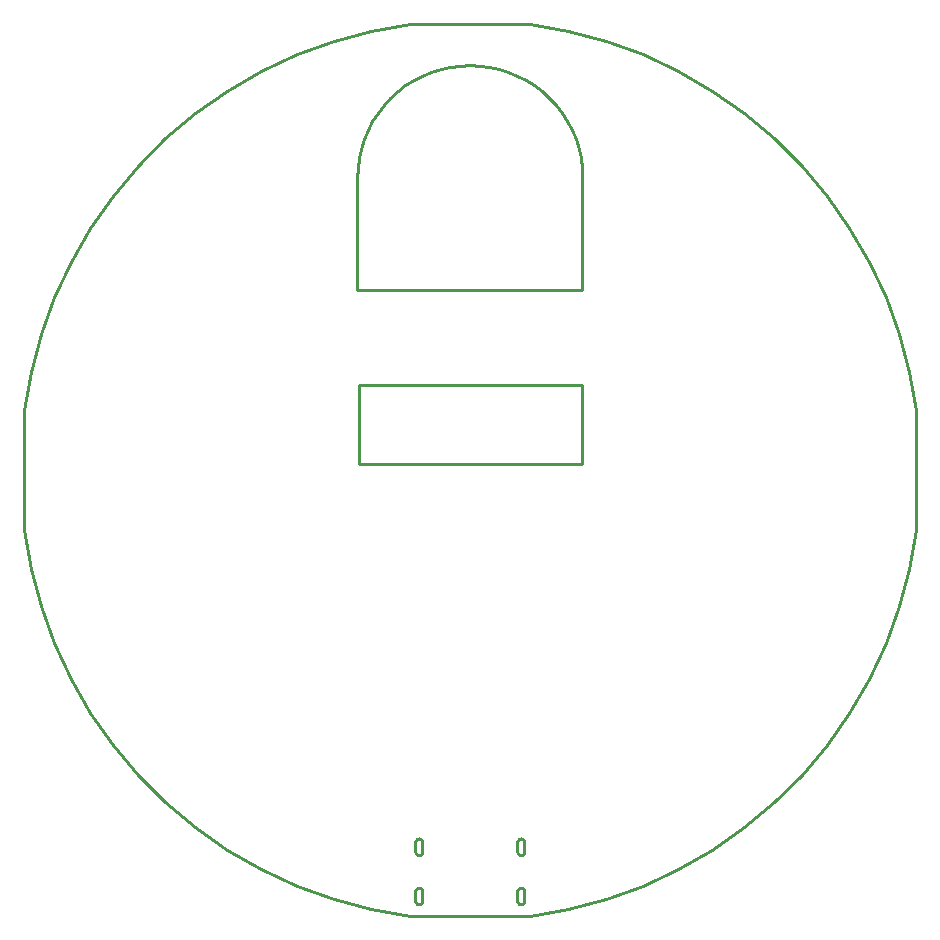
<source format=gbr>
G04 EAGLE Gerber RS-274X export*
G75*
%MOMM*%
%FSLAX34Y34*%
%LPD*%
%IN*%
%IPPOS*%
%AMOC8*
5,1,8,0,0,1.08239X$1,22.5*%
G01*
G04 Define Apertures*
%ADD10C,0.254000*%
D10*
X3402Y330200D02*
X9152Y297588D01*
X17723Y265601D01*
X29049Y234483D01*
X43044Y204471D01*
X59602Y175792D01*
X78596Y148666D01*
X99882Y123298D01*
X123298Y99882D01*
X148666Y78596D01*
X175792Y59602D01*
X204470Y43044D01*
X234483Y29049D01*
X265601Y17723D01*
X297588Y9152D01*
X330200Y3402D01*
X431800Y3402D01*
X464412Y9152D01*
X496399Y17723D01*
X527517Y29049D01*
X557530Y43044D01*
X586208Y59602D01*
X613334Y78596D01*
X638702Y99882D01*
X662118Y123298D01*
X683404Y148666D01*
X702398Y175792D01*
X718956Y204471D01*
X732951Y234483D01*
X744277Y265601D01*
X752848Y297588D01*
X758598Y330200D01*
X758598Y431800D01*
X752848Y464412D01*
X744277Y496399D01*
X732951Y527517D01*
X718956Y557530D01*
X702398Y586208D01*
X683404Y613334D01*
X662118Y638702D01*
X638702Y662118D01*
X613334Y683404D01*
X586208Y702398D01*
X557529Y718956D01*
X527517Y732951D01*
X496399Y744277D01*
X464412Y752848D01*
X431800Y758598D01*
X330200Y758598D01*
X297588Y752848D01*
X265601Y744277D01*
X234483Y732951D01*
X204470Y718956D01*
X175792Y702398D01*
X148666Y683404D01*
X123298Y662118D01*
X99882Y638702D01*
X78596Y613334D01*
X59602Y586208D01*
X43044Y557530D01*
X29049Y527517D01*
X17723Y496399D01*
X9152Y464412D01*
X3402Y431800D01*
X3402Y330200D01*
X285750Y533400D02*
X476250Y533400D01*
X476250Y628650D01*
X475888Y636952D01*
X474803Y645190D01*
X473004Y653303D01*
X470506Y661227D01*
X467326Y668904D01*
X463489Y676275D01*
X459024Y683283D01*
X453966Y689876D01*
X448352Y696002D01*
X442226Y701616D01*
X435633Y706674D01*
X428625Y711139D01*
X421254Y714976D01*
X413577Y718156D01*
X405653Y720654D01*
X397540Y722453D01*
X389302Y723538D01*
X381000Y723900D01*
X372698Y723538D01*
X364460Y722453D01*
X356348Y720654D01*
X348423Y718156D01*
X340746Y714976D01*
X333375Y711139D01*
X326367Y706674D01*
X319774Y701616D01*
X313648Y696002D01*
X308034Y689876D01*
X302976Y683283D01*
X298511Y676275D01*
X294674Y668904D01*
X291494Y661227D01*
X288996Y653303D01*
X287197Y645190D01*
X286112Y636952D01*
X285750Y628650D01*
X285750Y533400D01*
X287020Y386080D02*
X476250Y386080D01*
X476250Y453390D01*
X287020Y453390D01*
X287020Y386080D01*
X334800Y58120D02*
X334811Y57859D01*
X334846Y57599D01*
X334902Y57344D01*
X334981Y57094D01*
X335081Y56852D01*
X335202Y56620D01*
X335343Y56399D01*
X335502Y56192D01*
X335679Y55999D01*
X335872Y55822D01*
X336079Y55663D01*
X336300Y55522D01*
X336532Y55401D01*
X336774Y55301D01*
X337024Y55222D01*
X337279Y55166D01*
X337539Y55131D01*
X337800Y55120D01*
X338061Y55131D01*
X338321Y55166D01*
X338576Y55222D01*
X338826Y55301D01*
X339068Y55401D01*
X339300Y55522D01*
X339521Y55663D01*
X339728Y55822D01*
X339921Y55999D01*
X340098Y56192D01*
X340257Y56399D01*
X340398Y56620D01*
X340519Y56852D01*
X340619Y57094D01*
X340698Y57344D01*
X340754Y57599D01*
X340789Y57859D01*
X340800Y58120D01*
X340800Y66120D01*
X340789Y66381D01*
X340754Y66641D01*
X340698Y66896D01*
X340619Y67146D01*
X340519Y67388D01*
X340398Y67620D01*
X340257Y67841D01*
X340098Y68048D01*
X339921Y68241D01*
X339728Y68418D01*
X339521Y68577D01*
X339300Y68718D01*
X339068Y68839D01*
X338826Y68939D01*
X338576Y69018D01*
X338321Y69074D01*
X338061Y69109D01*
X337800Y69120D01*
X337539Y69109D01*
X337279Y69074D01*
X337024Y69018D01*
X336774Y68939D01*
X336532Y68839D01*
X336300Y68718D01*
X336079Y68577D01*
X335872Y68418D01*
X335679Y68241D01*
X335502Y68048D01*
X335343Y67841D01*
X335202Y67620D01*
X335081Y67388D01*
X334981Y67146D01*
X334902Y66896D01*
X334846Y66641D01*
X334811Y66381D01*
X334800Y66120D01*
X334800Y58120D01*
X421200Y58120D02*
X421211Y57859D01*
X421246Y57599D01*
X421302Y57344D01*
X421381Y57094D01*
X421481Y56852D01*
X421602Y56620D01*
X421743Y56399D01*
X421902Y56192D01*
X422079Y55999D01*
X422272Y55822D01*
X422479Y55663D01*
X422700Y55522D01*
X422932Y55401D01*
X423174Y55301D01*
X423424Y55222D01*
X423679Y55166D01*
X423939Y55131D01*
X424200Y55120D01*
X424461Y55131D01*
X424721Y55166D01*
X424976Y55222D01*
X425226Y55301D01*
X425468Y55401D01*
X425700Y55522D01*
X425921Y55663D01*
X426128Y55822D01*
X426321Y55999D01*
X426498Y56192D01*
X426657Y56399D01*
X426798Y56620D01*
X426919Y56852D01*
X427019Y57094D01*
X427098Y57344D01*
X427154Y57599D01*
X427189Y57859D01*
X427200Y58120D01*
X427200Y66120D01*
X427189Y66381D01*
X427154Y66641D01*
X427098Y66896D01*
X427019Y67146D01*
X426919Y67388D01*
X426798Y67620D01*
X426657Y67841D01*
X426498Y68048D01*
X426321Y68241D01*
X426128Y68418D01*
X425921Y68577D01*
X425700Y68718D01*
X425468Y68839D01*
X425226Y68939D01*
X424976Y69018D01*
X424721Y69074D01*
X424461Y69109D01*
X424200Y69120D01*
X423939Y69109D01*
X423679Y69074D01*
X423424Y69018D01*
X423174Y68939D01*
X422932Y68839D01*
X422700Y68718D01*
X422479Y68577D01*
X422272Y68418D01*
X422079Y68241D01*
X421902Y68048D01*
X421743Y67841D01*
X421602Y67620D01*
X421481Y67388D01*
X421381Y67146D01*
X421302Y66896D01*
X421246Y66641D01*
X421211Y66381D01*
X421200Y66120D01*
X421200Y58120D01*
X421200Y16320D02*
X421211Y16059D01*
X421246Y15799D01*
X421302Y15544D01*
X421381Y15294D01*
X421481Y15052D01*
X421602Y14820D01*
X421743Y14599D01*
X421902Y14392D01*
X422079Y14199D01*
X422272Y14022D01*
X422479Y13863D01*
X422700Y13722D01*
X422932Y13601D01*
X423174Y13501D01*
X423424Y13422D01*
X423679Y13366D01*
X423939Y13331D01*
X424200Y13320D01*
X424461Y13331D01*
X424721Y13366D01*
X424976Y13422D01*
X425226Y13501D01*
X425468Y13601D01*
X425700Y13722D01*
X425921Y13863D01*
X426128Y14022D01*
X426321Y14199D01*
X426498Y14392D01*
X426657Y14599D01*
X426798Y14820D01*
X426919Y15052D01*
X427019Y15294D01*
X427098Y15544D01*
X427154Y15799D01*
X427189Y16059D01*
X427200Y16320D01*
X427200Y24320D01*
X427189Y24581D01*
X427154Y24841D01*
X427098Y25096D01*
X427019Y25346D01*
X426919Y25588D01*
X426798Y25820D01*
X426657Y26041D01*
X426498Y26248D01*
X426321Y26441D01*
X426128Y26618D01*
X425921Y26777D01*
X425700Y26918D01*
X425468Y27039D01*
X425226Y27139D01*
X424976Y27218D01*
X424721Y27274D01*
X424461Y27309D01*
X424200Y27320D01*
X423939Y27309D01*
X423679Y27274D01*
X423424Y27218D01*
X423174Y27139D01*
X422932Y27039D01*
X422700Y26918D01*
X422479Y26777D01*
X422272Y26618D01*
X422079Y26441D01*
X421902Y26248D01*
X421743Y26041D01*
X421602Y25820D01*
X421481Y25588D01*
X421381Y25346D01*
X421302Y25096D01*
X421246Y24841D01*
X421211Y24581D01*
X421200Y24320D01*
X421200Y16320D01*
X334800Y16320D02*
X334811Y16059D01*
X334846Y15799D01*
X334902Y15544D01*
X334981Y15294D01*
X335081Y15052D01*
X335202Y14820D01*
X335343Y14599D01*
X335502Y14392D01*
X335679Y14199D01*
X335872Y14022D01*
X336079Y13863D01*
X336300Y13722D01*
X336532Y13601D01*
X336774Y13501D01*
X337024Y13422D01*
X337279Y13366D01*
X337539Y13331D01*
X337800Y13320D01*
X338061Y13331D01*
X338321Y13366D01*
X338576Y13422D01*
X338826Y13501D01*
X339068Y13601D01*
X339300Y13722D01*
X339521Y13863D01*
X339728Y14022D01*
X339921Y14199D01*
X340098Y14392D01*
X340257Y14599D01*
X340398Y14820D01*
X340519Y15052D01*
X340619Y15294D01*
X340698Y15544D01*
X340754Y15799D01*
X340789Y16059D01*
X340800Y16320D01*
X340800Y24320D01*
X340789Y24581D01*
X340754Y24841D01*
X340698Y25096D01*
X340619Y25346D01*
X340519Y25588D01*
X340398Y25820D01*
X340257Y26041D01*
X340098Y26248D01*
X339921Y26441D01*
X339728Y26618D01*
X339521Y26777D01*
X339300Y26918D01*
X339068Y27039D01*
X338826Y27139D01*
X338576Y27218D01*
X338321Y27274D01*
X338061Y27309D01*
X337800Y27320D01*
X337539Y27309D01*
X337279Y27274D01*
X337024Y27218D01*
X336774Y27139D01*
X336532Y27039D01*
X336300Y26918D01*
X336079Y26777D01*
X335872Y26618D01*
X335679Y26441D01*
X335502Y26248D01*
X335343Y26041D01*
X335202Y25820D01*
X335081Y25588D01*
X334981Y25346D01*
X334902Y25096D01*
X334846Y24841D01*
X334811Y24581D01*
X334800Y24320D01*
X334800Y16320D01*
M02*

</source>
━━━━━━━━━━
• [Required action]
The range runs from the line above containing "X339521Y68577D01*" to the line containing "X421211Y57859D01*", inclusive. Restate those lines word for word and no others.

• [Task answer]
X339521Y68577D01*
X339300Y68718D01*
X339068Y68839D01*
X338826Y68939D01*
X338576Y69018D01*
X338321Y69074D01*
X338061Y69109D01*
X337800Y69120D01*
X337539Y69109D01*
X337279Y69074D01*
X337024Y69018D01*
X336774Y68939D01*
X336532Y68839D01*
X336300Y68718D01*
X336079Y68577D01*
X335872Y68418D01*
X335679Y68241D01*
X335502Y68048D01*
X335343Y67841D01*
X335202Y67620D01*
X335081Y67388D01*
X334981Y67146D01*
X334902Y66896D01*
X334846Y66641D01*
X334811Y66381D01*
X334800Y66120D01*
X334800Y58120D01*
X421200Y58120D02*
X421211Y57859D01*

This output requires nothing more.